(INFORMATION SHOWN begins)

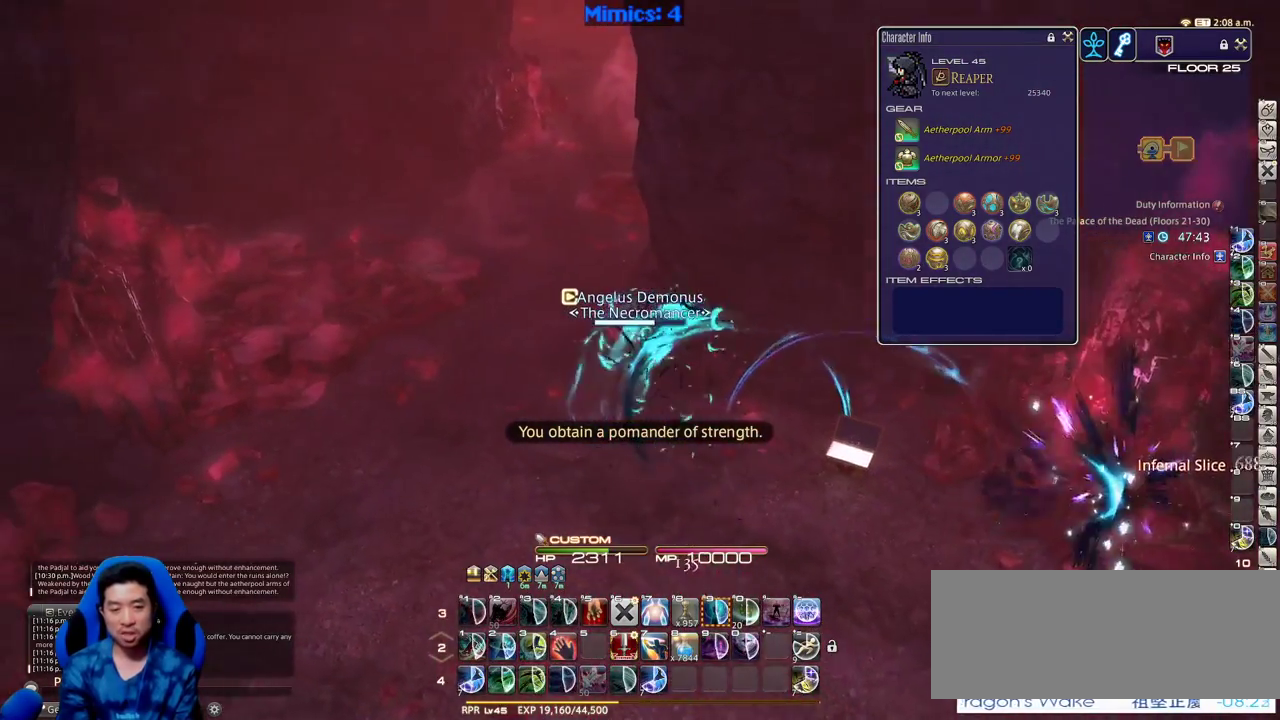
Gameplay with keyboard; each line is a JSON object with the keys held at the frame after it. "events" lists presses ("down") and releases ("up") of ".", "/", "0", "1", "2", "3", "4", "5", "6", "7", "8", "9", "a", "alt_l", "alt_r", "b", "backslash", "backspace", "c", "caps_lock", "comma", "ctrl_l", "ctrl_r", "d", "down", "e", "equals", "escape", "f", "f1", "f10", "f11", "f12", "f2", "f3", "f4", "f5", "f6", "f7", "f8", "f9", "g", "h", "i", "j", "k", "l", "lbracket", "left", "m", "minus", "n", "o", "p", "q", "quote", "r", "rbracket", "return", "right", "s", "semicolon", "shift_l", "shift_r", "space", "super", "t", "tab", "tilde", "u", "up", "v", "w", "x", "y" and "z" between this image and that frame as [ms after this image, input, new state], when the widget could be followed in between. No other keys are recorded. Mouse input is not recorded.
{"keys": ["w"], "events": [[316, "minus", "down"], [366, "a", "up"], [366, "minus", "up"]]}
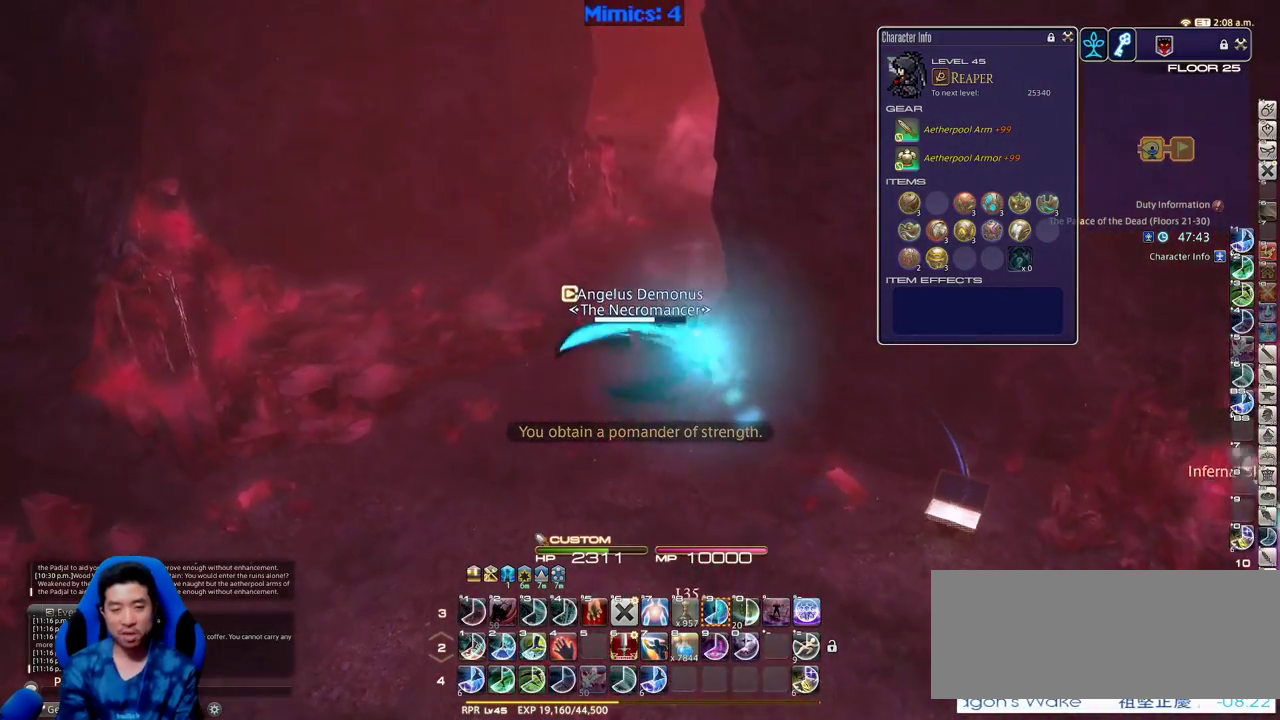
{"keys": ["a", "w"], "events": [[133, "rbracket", "down"], [233, "rbracket", "up"], [466, "a", "down"]]}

(INFORMATION SHOWN ends)

Go through the data and show each line that holds "rbracket".

Gameplay with keyboard; each line is a JSON object with the keys held at the frame after it. "events" lists presses ("down") and releases ("up") of ".", "/", "0", "1", "2", "3", "4", "5", "6", "7", "8", "9", "a", "alt_l", "alt_r", "b", "backslash", "backspace", "c", "caps_lock", "comma", "ctrl_l", "ctrl_r", "d", "down", "e", "equals", "escape", "f", "f1", "f10", "f11", "f12", "f2", "f3", "f4", "f5", "f6", "f7", "f8", "f9", "g", "h", "i", "j", "k", "l", "lbracket", "left", "m", "minus", "n", "o", "p", "q", "quote", "r", "rbracket", "return", "right", "s", "semicolon", "shift_l", "shift_r", "space", "super", "t", "tab", "tilde", "u", "up", "v", "w", "x", "y" and "z" between this image and that frame as [ms after this image, input, new state], when the widget could be followed in between. No other keys are recorded. Mouse input is not recorded.
{"keys": ["a", "w"], "events": [[133, "rbracket", "down"], [233, "rbracket", "up"], [466, "a", "down"]]}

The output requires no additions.